Different applications running in different workspaces at the start-up (F36-Gnome)

When I start-up, I want some of the applications (such as chrome, terminal, vscode etc) open in different workspaces, so that everytime I open the computer, I dont have to adjust them. Is there way to do this ?

My question is something like this but its kind of old and for ubuntu.

Not that I’m aware of, no. From what I know applications may remember information like their window sizes, but I’ve not seen an application remember what workspace it was on.

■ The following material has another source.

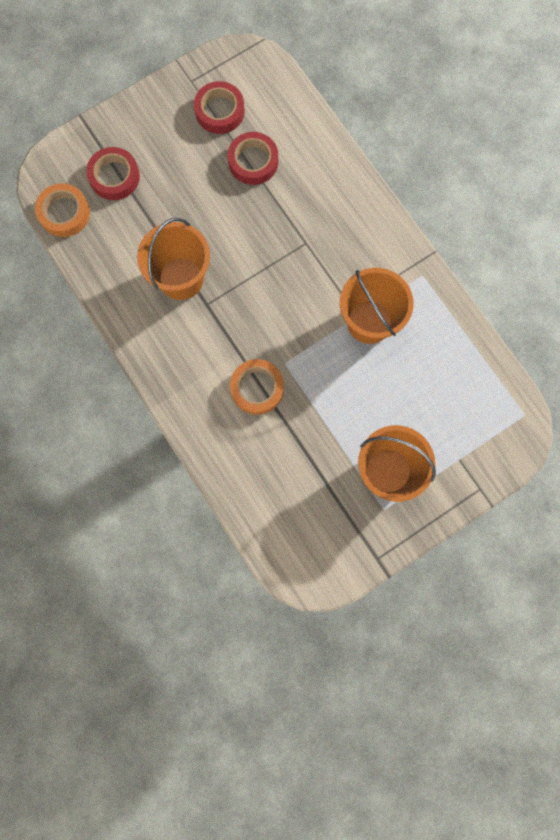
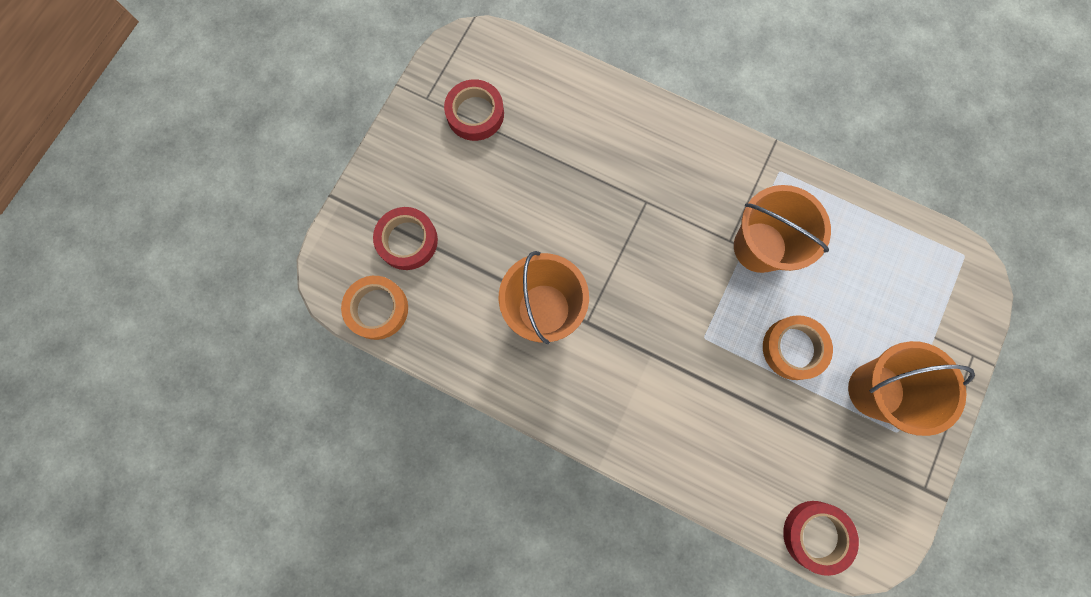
camera: 30 degrees left, 0 degrees up
red tape [228,132,278,185] -> red tape moved to [783,501,859,576]
orange tape [230,359,284,415] -> orange tape moved to [763,315,833,380]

I see this extension, which may do what you want:

https://extensions.gnome.org/extension/16/auto-move-windows/

(not tried it).

1 Like

In your link wmctrl is addressed. I also use this tool. But it only works under X.
You can also start your Gnome desktop with Xserver instead of Wayland to use the tool. If so, I can help you with the configuration.
But if you want to stay with Wayland which is set by default then there is no way around an extension like @ankursinha
suggested.

The Xserver is meanwhile approx. 30 years old and thus many small aids (wmctrl, xev, xdotool etc.) developed which must be carried now only slowly also to Wayland.

2 Likes

This kind of program working on wayland would be nicer actually. I am mainly using Wayland. Maybe at some day it becomes avaliable.

1 Like

The feature we’re looking for is a sort of “session save”, where when one logs out, the current session is stored and the restored on the next logout. From what I read, gnome used to have this, but it was removed—because this is extremely complex to implement—it’s like a hibernate function where the complete desktop state needs to be saved.

For the simpler issue of “remembering” workspaces (well, simpler than a complete session save), I see folks have come up with their own ways of doing it, e.g.:

I don’t know enough about Gnome to say how this can be done—perhaps using all the dbus bits. Maybe the sources of the extension would have some hints.

1 Like

There’s a program named devilspie that does this under X, but I’ve no idea how it works under Wayland, if at all. If nothing else, it’s worth looking at.